The commoner swing faults deserve a lexicon of their own:

When the downswing plane is steeper than the upswing plane the resulting swing is said to be "over the top." Thus when a golfer on the downswing throws the club at the ball from the outside with his shoulders he has gone "over the top"; the cause can be, for example, an excessively shallow or abbreviated backswing. Likewise, if the hands are too high at the top of the swing and the golfer attempts to rush his downward move, if he tries to use his hands and arms or an exaggerated lateral movement to compensate for what he senses is an open clubface, to force the clubface to square by coming into the ball from outside to in -- disaster ensues: depending on where the clubface happens to be pointed at impact, he will hit a slice or a hook. However, when a better player goes over the top, the result is generally a hook (a ball which starts off down the target line or to the right of it and veers left) or a pull hook (a ball which start left and curves further left).
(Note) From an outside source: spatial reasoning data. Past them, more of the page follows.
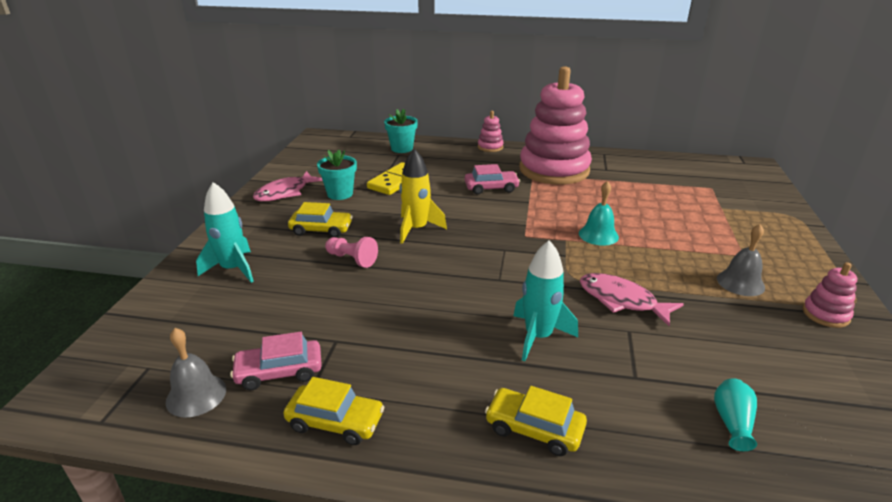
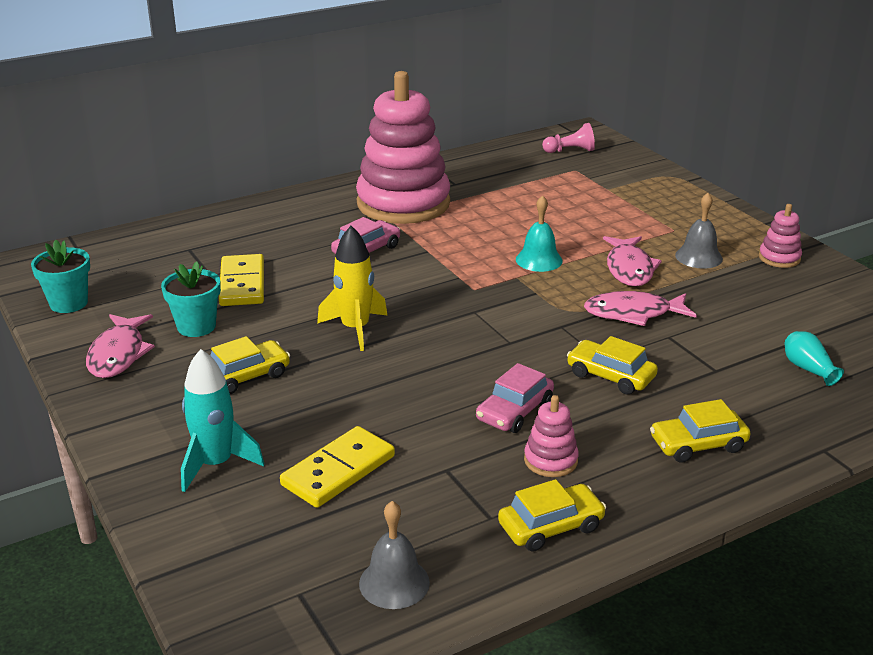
camera: 40 degrees left, 0 degrees up
pink car [230,332,322,390] -> pink car moved to [476,363,554,433]
pink pawn [325,237,378,268] -> pink pawn moved to [542,123,595,153]
turquoise flower pot [384,109,418,153] -> turquoise flower pot moved to [31,240,90,313]
pink stacking toy [478,111,504,152] -> pink stacking toy moved to [524,395,579,477]
turquoise rocket [514,240,578,361] -> yellow car [567,336,658,395]
none -> yellow domino [280,426,395,508]
none -> pink fish [603,236,662,287]

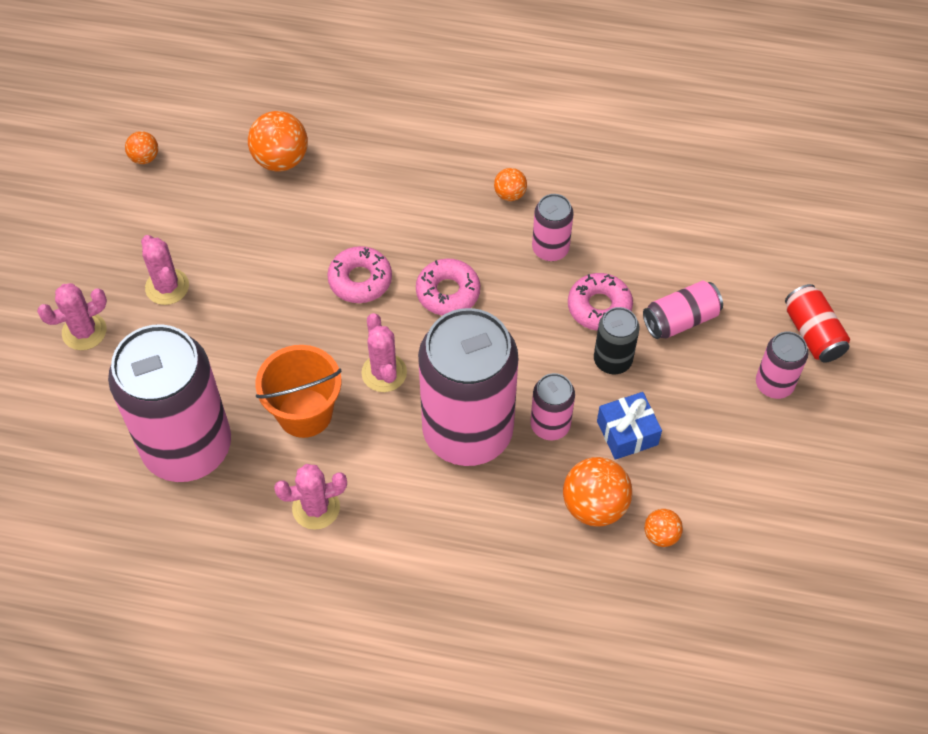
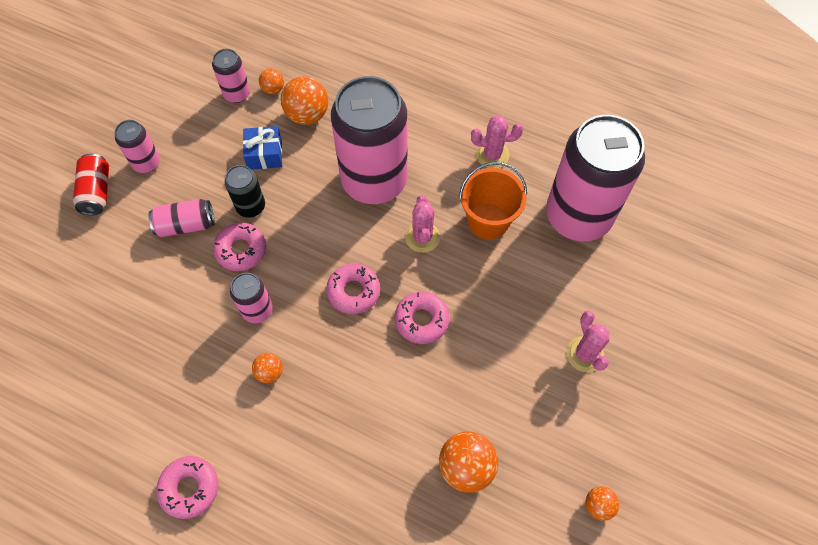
camera: 165 degrees left, 5 degrees up
pink cactus [37,283,107,350] -> none
pink can [531,373,575,440] -> pink can moved to [212,49,250,103]
none -> pink donut [156,456,218,519]

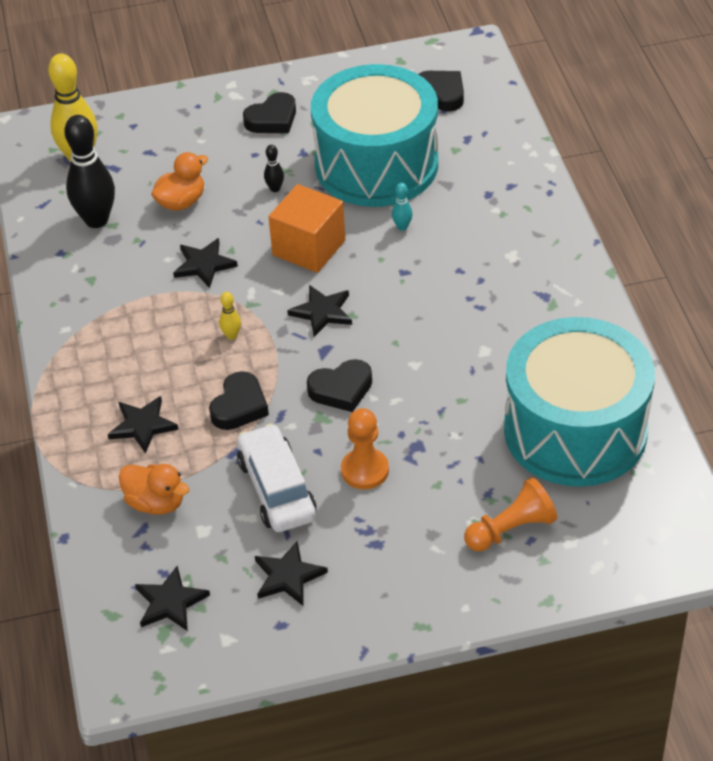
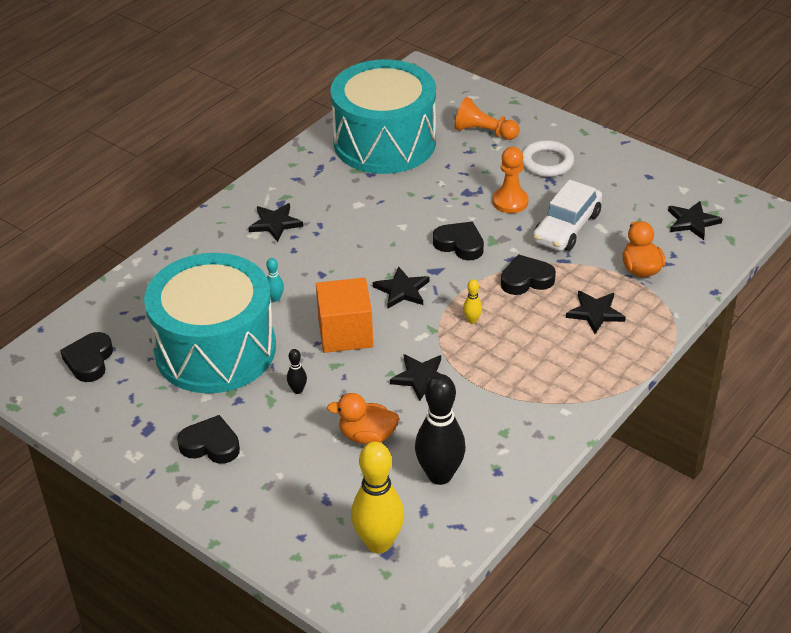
camera: 130 degrees left, 5 degrees down
black star [255,541,328,606] -> black star moved to [248,203,303,242]
none -> white ring [522,140,574,177]

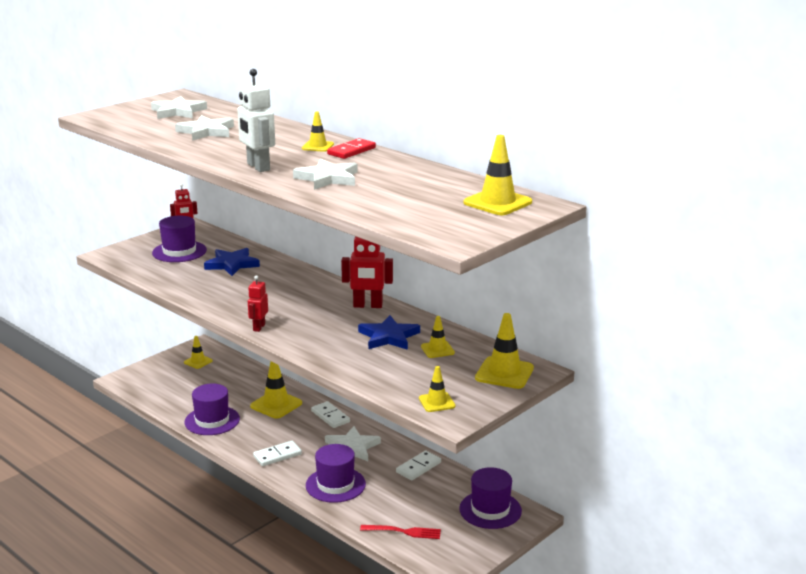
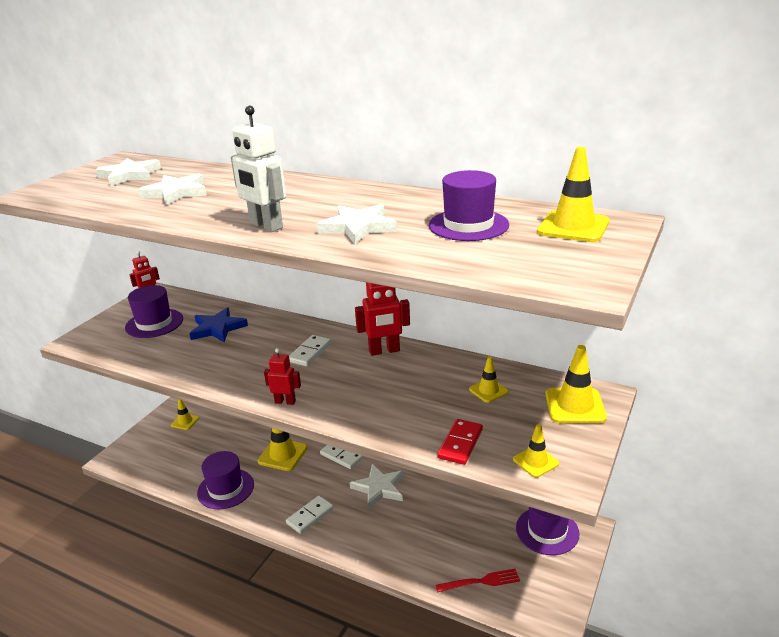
camera: 15 degrees left, 5 degrees up
red robot [248,275,268,332] -> red robot turned 105 degrees clockwise [264,348,301,405]
yellow traffic cone [302,111,334,152] -> none
purple hat [306,444,366,503] -> purple hat moved to [429,170,509,241]
red domino [327,138,376,159] -> red domino moved to [438,419,483,465]
blue star [358,315,420,350] -> none
white domino [396,450,441,480] -> white domino moved to [289,335,332,367]

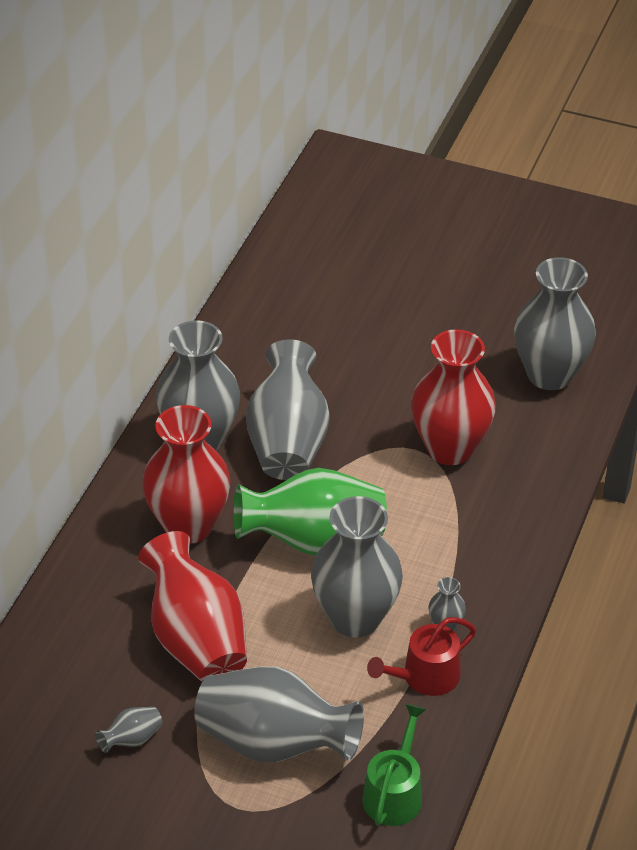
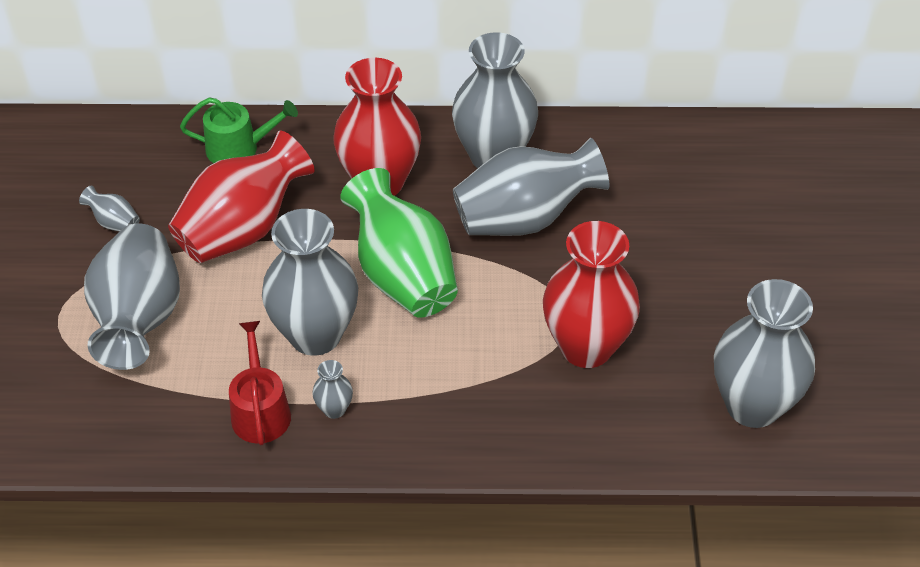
camera: 70 degrees right, 5 degrees up
green watering can [362,704,426,826] -> green watering can moved to [180,97,298,163]
red watering can [367,617,476,696] -> red watering can turned 45 degrees clockwise [229,321,291,445]

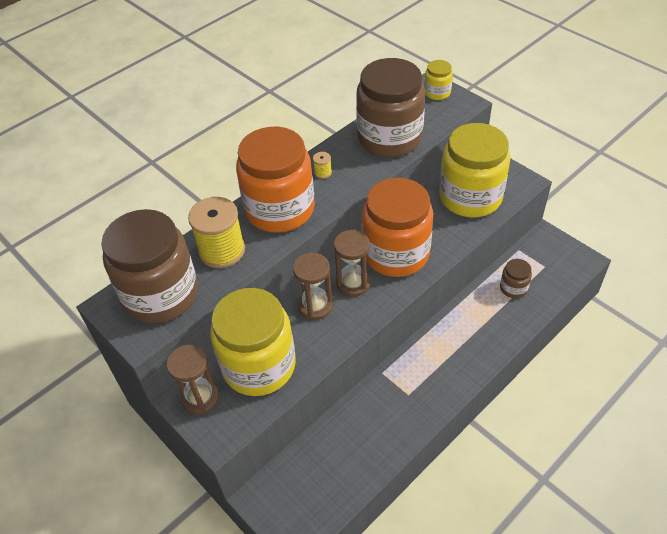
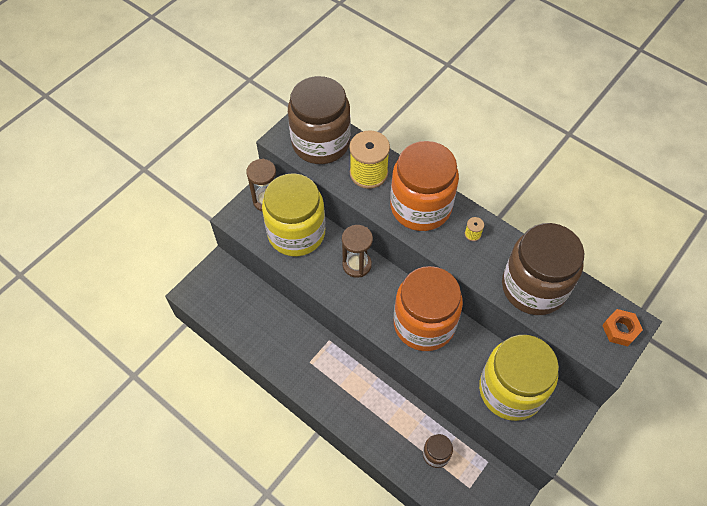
camera: 80 degrees right, 10 degrees up
brown hourglass [334,229,370,297] -> none
yellow jar [424,60,453,100] -> orange nut [602,309,643,346]

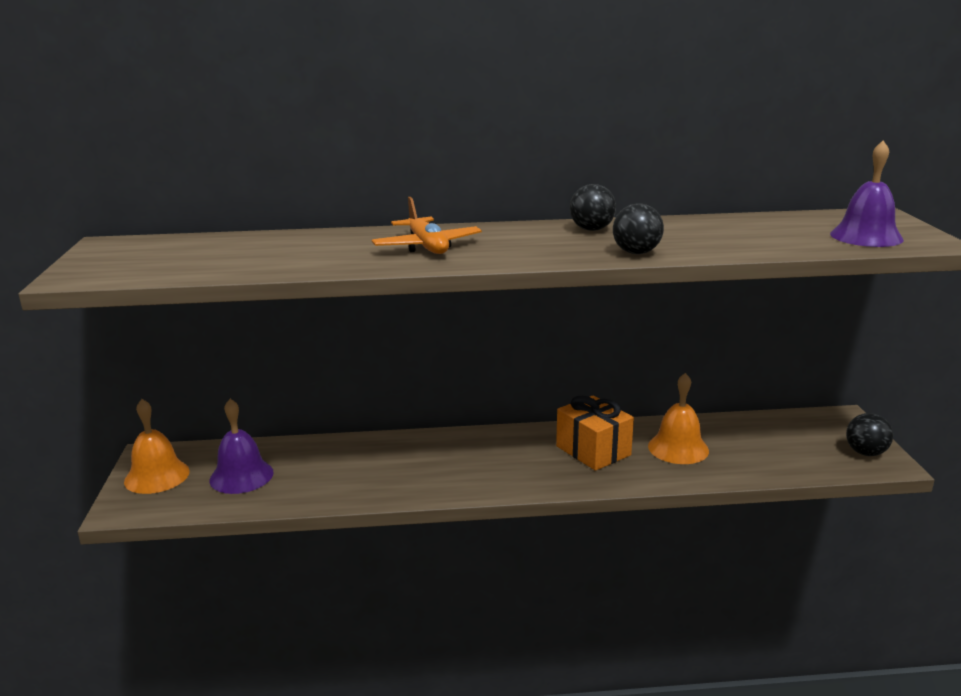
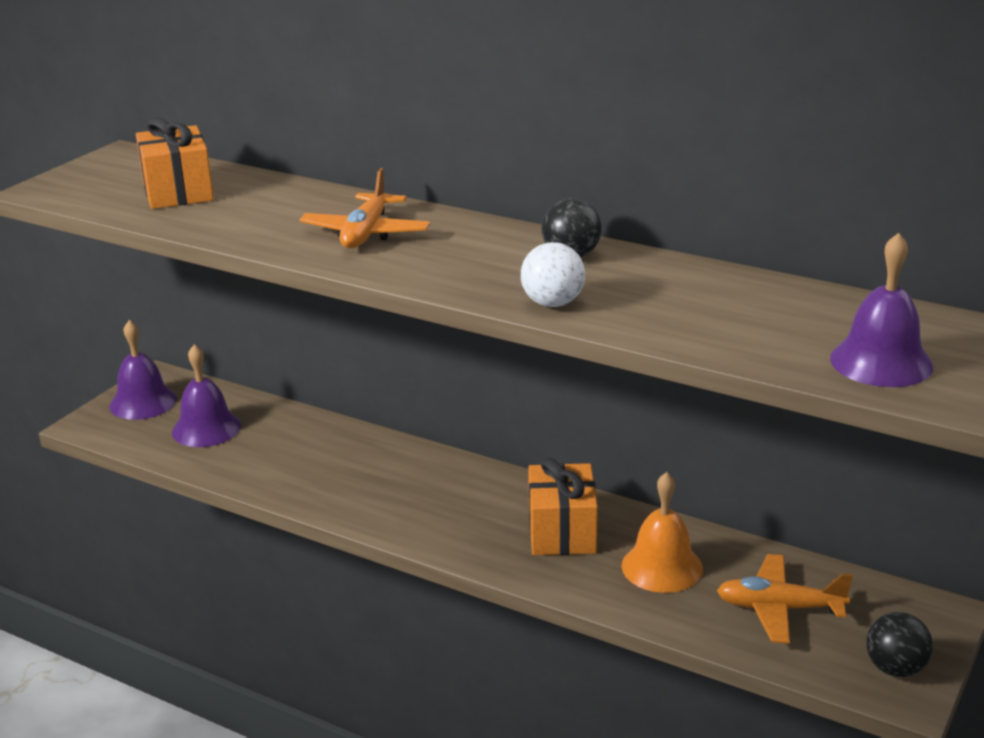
camera: 35 degrees right, 5 degrees up
orange bell [124,399,190,494] -> purple bell [109,320,177,420]
black ball [613,204,664,254] -> white ball [521,242,585,307]
none -> orange gift [136,117,214,209]
none -> orange plane [717,554,853,644]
A player is said to have laid off the club when the clubhead at the top of the swing points to the left of the target, instead of at the target. Getting the clubface to square at impact is nigh impossible from this position -- without a forced spinning or severe lateral move in the downswing, the clubface will be open as it meets the ball, resulting in a slice. Conversely, if the club is aimed right of the target at the top of the swing, it is said to have crossed the line, generally thanks to a cupped wrist and/or the right elbow pointing away from the body instead of straight down. The almost inevitable result is a hook, since the club is coming from so far inside.